Shepard finds it ironic that prior to the spill, he went out of his way to buy BP gas after learning in 2004 that BP and Shell were the only oil companies who gave campaign contributions to Democrats. All the other oil companies gave only to Republicans. BP was also viewed favorably for its “Beyond Petroleum” programs to develop alternative energy such as solar.
Make no mistake, though. Shepard is very angry at BP now.
“They were absolutely reckless in the Gulf of Mexico,” he said. “They were more reckless than the other oil companies. I am also mad at them for their oil release on Alaska pipeline. We’ve got to get past oil, period. Whether we pick on BP of not becomes a mute point.”
Ellis Anderson, of Bay St. Louis, whose Hurricane Katrina memoir “Coastwatch: Under Surge, Under Siege,” was published recently, is with the non-boycott crowd.
“If I were to boycott BP, which brand would I buy?” Anderson asks. “Is there an oil company that is guiltless? In fact, is there one among us who is guiltless? If we buy gas from anyone, we’re part of the problem. If we have shingles on our roofs, we need to accept responsibility. If we heat with oil, we’re supporting a dirty industry. If we’re purists who bicycle everywhere and don’t own a car, we’re still in collusion — the tires are petroleum products, as well as the asphalt roads we travel. “
Anderson’s view is that a boycott seems pointless and a waste of valuable energy that would be better directed to ramping up the development and promotion of alternative energy sources.
“And the sensible course of action for the federal government would be to step up with rigorous enforcement and oversight of current drilling operations, perform meticulous inspections of existing rigs and create new guidelines for future projects, with special emphasis on deepwater drilling,” Anderson said. “Perhaps one day we can free ourselves from the dirty dominion of oil, but it’s going to be a long, ‘asphalted’ road.”
As an oyster biologist, Dr. Ed Cake of Ocean Springs is extremely alarmed about the impact of the oil spill. The submerged oil he calls “Oilberg” is running off the Alabama Coast with the tides and current, killing all marine life at the bottom of the ocean. He sees that as being worse than the more visible and less toxic effects of the spill in the form of oil tarballs and patties on the beaches.
“This is a rotten series of events that have not ended and won’t end probably in the deep Gulf for decades or perhaps longer,” Cake said. “I’m very concerned especially for the oyster resources of Central Gulf Coast because the dispersed oil will affect oyster production. Our oyster industry down here is in trouble.”
But Cake, who has boycotted Exxon for 21 years, doesn’t support a boycott of BP. He said it would only hurt “our business neighbors,” the local residents who own BP gas stations.
Cake isn’t sure the Exxon boycott did any good, and feels the same about BP.
“It makes some of us feel good, but it probably doesn’t affect their bottom line,” Cake said.
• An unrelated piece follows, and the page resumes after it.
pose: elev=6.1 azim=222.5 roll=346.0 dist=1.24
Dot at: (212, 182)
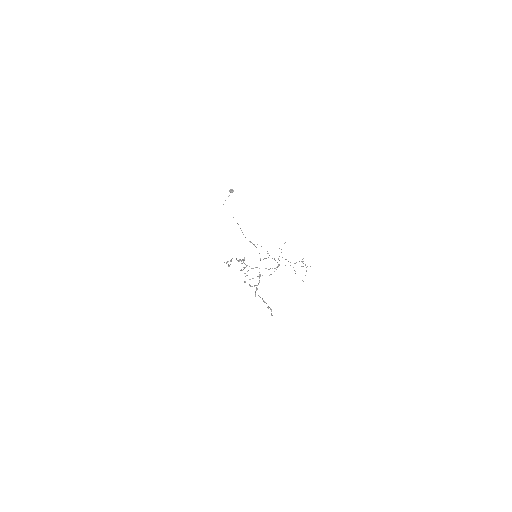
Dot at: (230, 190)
He added that the Coast is “relatively lucky” regarding the oil spill. Deepwater Horizon is more than 100 miles from Biloxi, which gives time for natural processes to break down the oil.
“It is unfortunate Deepwater is 100 miles south-southeast,” he said. “It is also fortunate. If it were 25 miles offshore, we would have a black tide or dispersant that turns it into a red tide. There is time for volatile chemicals to evaporate, and for bacteria to attack it so when comes ashore, it is just tar balls and patties. Can you imagine if this was right on the Chandeleur Islands what it would be doing to us?”